Ice sheets reformed, glaciers advanced down valleys, and much of the vegetation
of northern Europe reverted to Arctic types. There is some evidence
that this cooling was echoed in other parts of the world.
What could have caused such an abrupt shift? The prevailing theory, advanced in the 1980s by Dr Wallace Broecker, is that the thermohaline circulation shut down after a surge of meltwater down the newly opened St Lawrence River produced a freshwater "cap" in the North Atlantic. After a time the thermohaline circulation restarted and Europe again received warmth from it. This theory has recently been called into question by several workers,
including Professor David Battisti of UW. These workers cite several
lines of evidence to the contrary, including (1) estimates that the thermohaline
circulation delivers only a small fraction (on the order of 20%) of heat
to Europe, the rest coming mostly from the atmosphere; (2) climate modeling
simulations indicating that small changes in tropical sea-surface temperatures
during glacial times would have a bigger effect on global climate, and
especially in the North Atlantic, than they do at present.

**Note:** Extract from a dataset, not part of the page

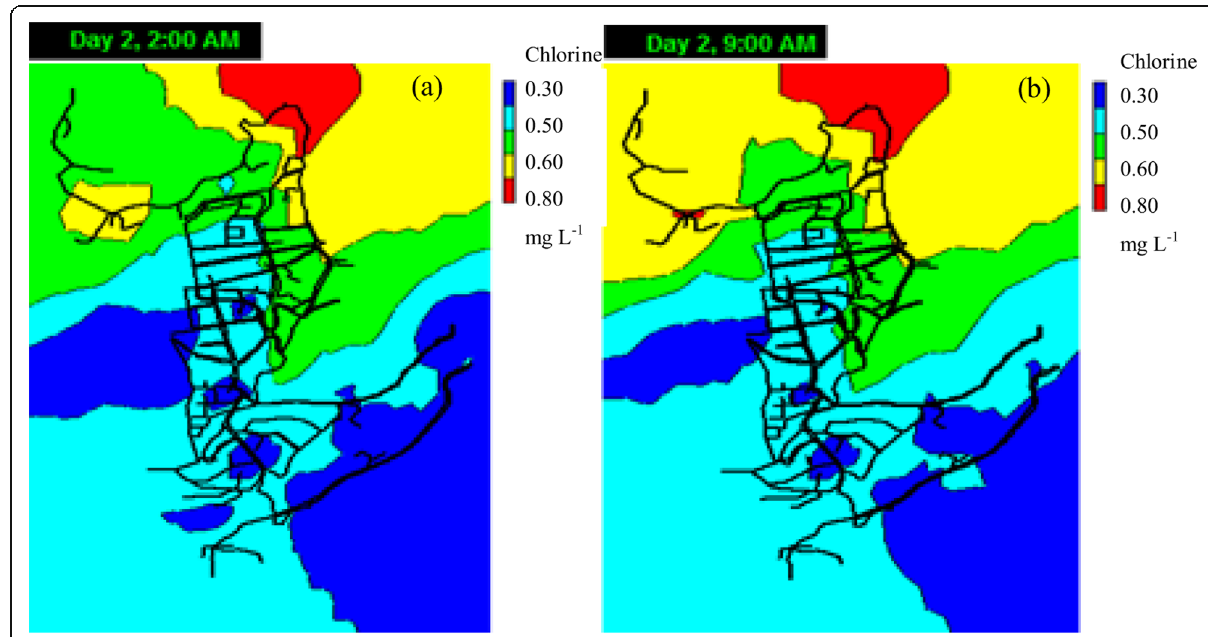
Fig. 9 Simulation of residual chlorine concentration, using an initial concentration of 0.8 mg L − 1 , which is the average value measured in the distribution tank. a At 2 am, residual chlorine concentrations in the 4% of the nodes are below 0.3 mg L − 1 . b At 9 am, chlorine concentrations in 2.5% of the nodes are below regulation (0.3 mg L − 1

Regional changesThe major northern hemisphere ice sheet extended into Washington state, scraping and deepening Puget Sound and when it retreated leaving mounds of glacial till that now form most of the hills in the region. As the ice sheet receded, a glacial lake (Lake Missoula) in what is now western Montana repeatedly formed behind and then breached an ice dam, sending gigantic quantities of water across eastern Washington. See the cool map and explanation and satellite images. See also a nice history of the scientific discovery of the scablands and the revolutionary explanation for them.Pollen evidence from a lake core on the Olympic Peninsula indicates
major vegetation changes about 10,000 years ago and 6,000 years ago.
Between those times, the region was much drier and parts of what are now
the lush forests of the Puget Sound Lowlands were probably savannah.